Fibrosis in frozen shoulder: Activation of IL-6 through PI3K-Akt signaling pathway in synovial fibroblast

Fibrosis is the main cause of limited range of motion (ROM) of shoulder in patients with frozen shoulder (FS). Overexpression of Interleukin 6 (IL-6) has been correlated with pathogenesis of FS. However, the underlying mechanism remains largely unexplored. In the current study, we focused on isolating synovial fibroblasts of FS and determining the influence of IL-6 as well as PI3K-Akt signaling pathway on the fibrotic process of synovial fibroblasts in FS by using RNA Sequencing (RNA-seq) and other molecular biology techniques. Synovial fibro-blasts of FS express more extra cellular matrix (ECM) than that of control. RNA-seq results and bioinformatic analysis indicate that PI3K-Akt signaling pathway play an important role in the fibrotic process of FS, and IL-6 is the most related gene among those related to this process. The expression levels of IL-6 / IL-6R in FS synovial fibroblasts and IL-6 in culture supernatant were both significantly increased. siRNA interference with the expression of IL-6 attenuates the fibrosis level of FS as well as phosphorylation level of Akt.
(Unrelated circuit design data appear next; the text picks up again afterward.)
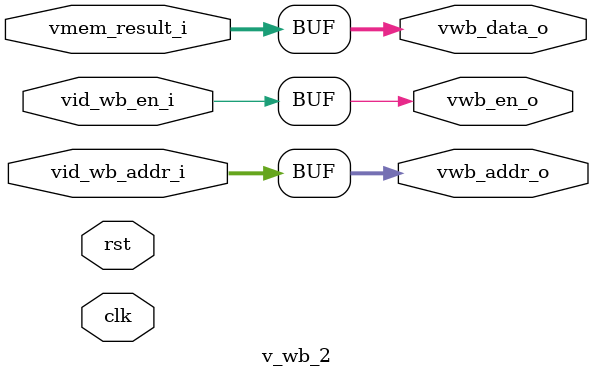
<source format=v>

module v_wb_2 #(
    parameter VREG_DW = 256,
    parameter VREG_AW = 5
) (
    input                   clk,
    input                   rst,

    input                   vid_wb_en_i,
    input   [VREG_AW-1:0]   vid_wb_addr_i,
    input   [VREG_DW-1:0]   vmem_result_i,

    output                  vwb_en_o,
    output  [VREG_AW-1:0]   vwb_addr_o,
    output  [VREG_DW-1:0]   vwb_data_o
);

assign vwb_en_o     = vid_wb_en_i ;
assign vwb_addr_o   = vid_wb_addr_i ;
assign vwb_data_o   = vmem_result_i;
endmodule 
</source>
The findings suggest that synovial fibroblasts are key effector cells of fibrosis of FS. Activation of PI3K-Akt pathway can promote fibrosis of synovial fibroblasts in FS. IL-6 is up-regulated in synovial fibroblasts of FS and promoted the FS fibrosis through PI3K-Akt signaling pathway.

Automated summary

This study explored the role of IL-6 and the PI3K-Akt signaling pathway in the fibrotic process in synovial fibroblasts of frozen shoulder (FS). The findings indicate that IL-6 is up-regulated in FS synovial fibroblasts and promotes fibrosis through the PI3K-Akt signaling pathway.